One game theory model assumes that groups of players are working against each other. “This is the kind of analysis the Defense Department uses in counterterrorism,” says Ralphs. “We’ve had a small grant from the Army to work on these kinds of problems.”
A second model assumes that players are cooperating. Delivery operations—like UPS bringing your order from Amazon.com—are a prime example.

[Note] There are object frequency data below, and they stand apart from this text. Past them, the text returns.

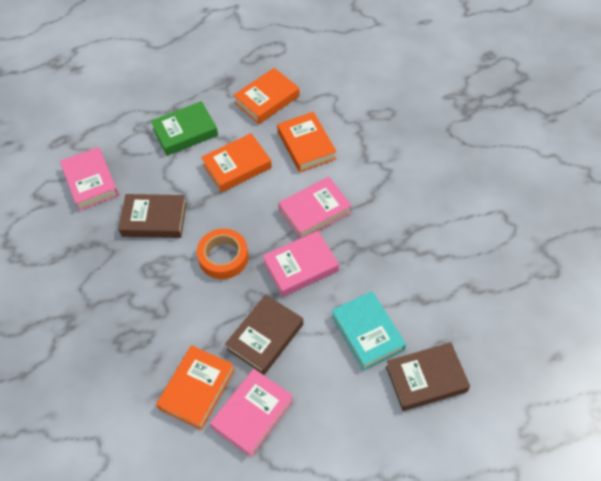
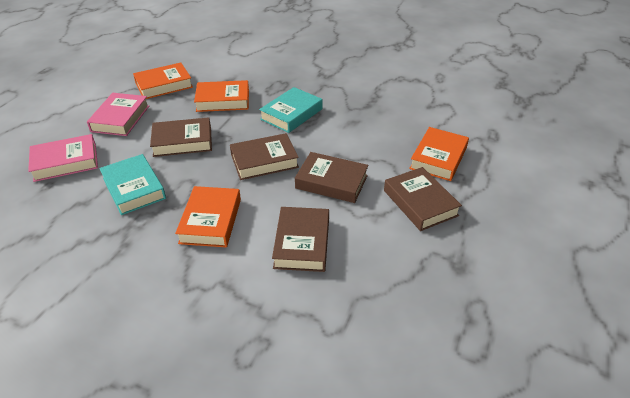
brown book: 3 -> 5
green book: 1 -> 0
orange tape: 1 -> 0
pink book: 4 -> 2
turquoise book: 1 -> 2

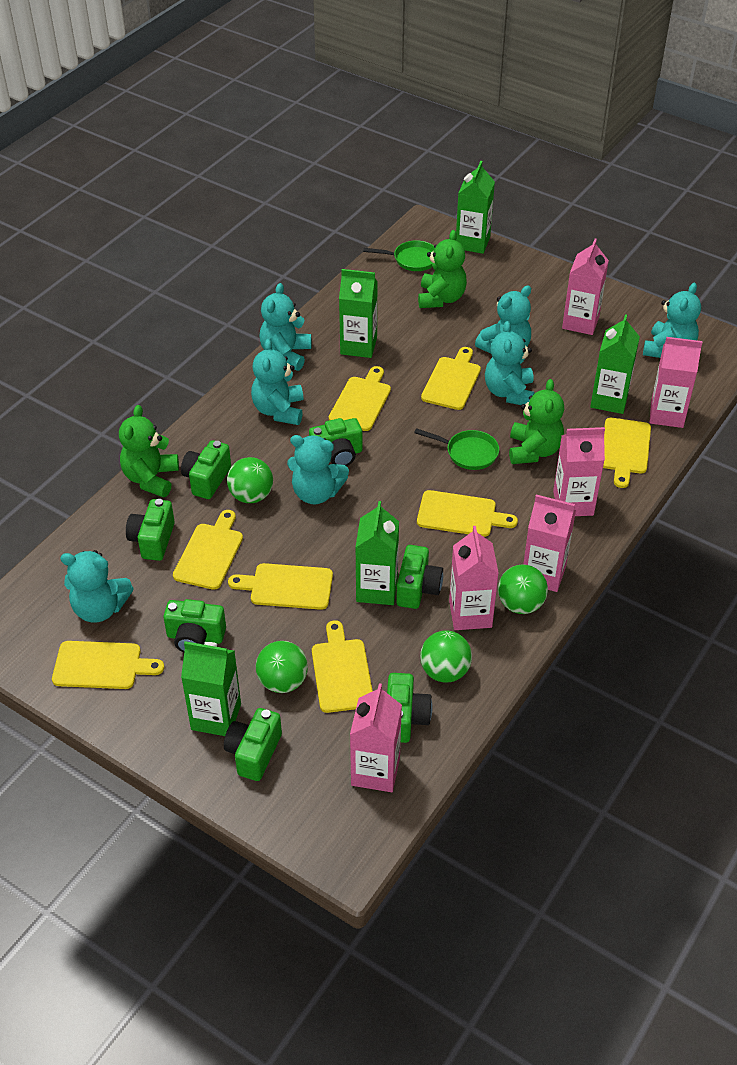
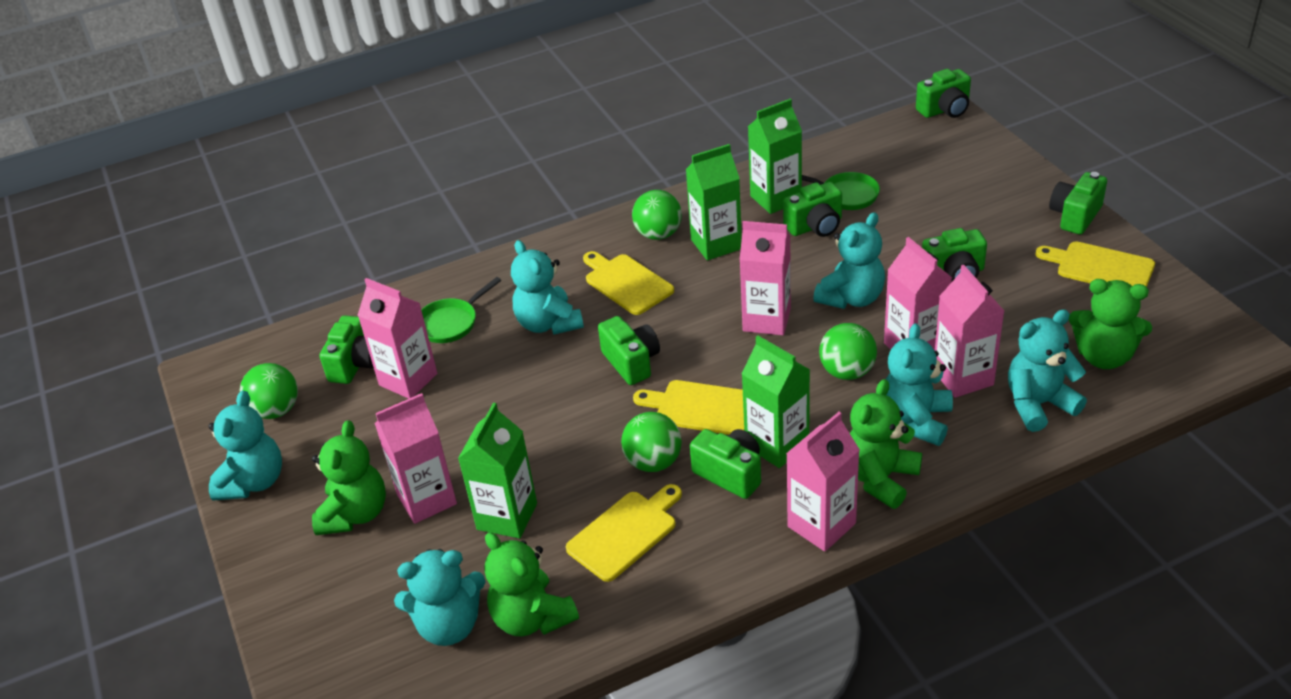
green carton: 5 -> 4
green teddy bear: 3 -> 4
turquoise teddy bear: 7 -> 6
yellow cutting board: 8 -> 4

“Delivery operations represent a hierarchy of different subsystems,” says Ralphs, “ranging from a single truck driving around to fleets of trucks, warehouses, regional warehousing operations and on up.” Improvements in optimization, machine learning and data storage in recent years have enabled constant feedback among subsystems so that efficiencies are shared throughout the whole system almost as soon as they occur.
Ralphs develops software for, and chairs the Technical Leadership Council of a nonprofit, open-source research foundation called COIN-OR—short for Computational Infrastructure for Operations Research.
“We develop tools that other people then use for specific applications,” he says. “I’m passionate about these ground-level software methodologies because they have broad applications.”
In medicine, for example, integrated analytics allow a treatment known as intensity-modulated radiation therapy to deliver optimal amounts of radiation to cancer tumors while avoiding healthy tissue. Making the system work entails using data from previous outcomes to predict effects, analyzing imagery to locate boundaries between healthy and cancerous tissue, and optimizing the function of the machine in real time as it delivers bursts of radiation in precisely calibrated doses to different areas of a patient’s tumor.
“Big analytics is an inherently multidisciplinary field because big problems need a lot of different perspectives to be properly understood,” Heflin says. The amount of data, how fast it arrives, the form it takes and how accurate it is—sometimes called the “four Vs” of volume, velocity, variety and veracity—“are each research areas in themselves,” he adds.
This invites collaboration among researchers seeking the big picture. Heflin and Davison, for example, are exploring ways to combine their respective interests in structured and unstructured data. “If you only focus on one or the other, you’re missing half the world,” Davison says.
But the tools to mine and analyze data can also be applied to disciplines outside of science and engineering. Heflin has worked with Edward Whitley, associate professor of English in Lehigh’s College of Arts and Sciences and author of The American Literature Scholar in the Digital Age
, to develop tools for analyzing a trove of digital data related to the poet Walt Whitman and other “Bohemians” who congregated in New York City’s Greenwich Village in the mid-19th century.
“It’s a work in progress, but we hope to look at the relationships and social structures that contributed to literary processes in this influential community,” Heflin says.
Collaborations like this promise to become more common, says Ralphs, as the future of Big Analytics unfolds.
“Some people want to develop analytic techniques,” he says, “while others want to use them. These people need to find each other.
“If it hasn’t already, big analytics or big data will touch almost every aspect of life.”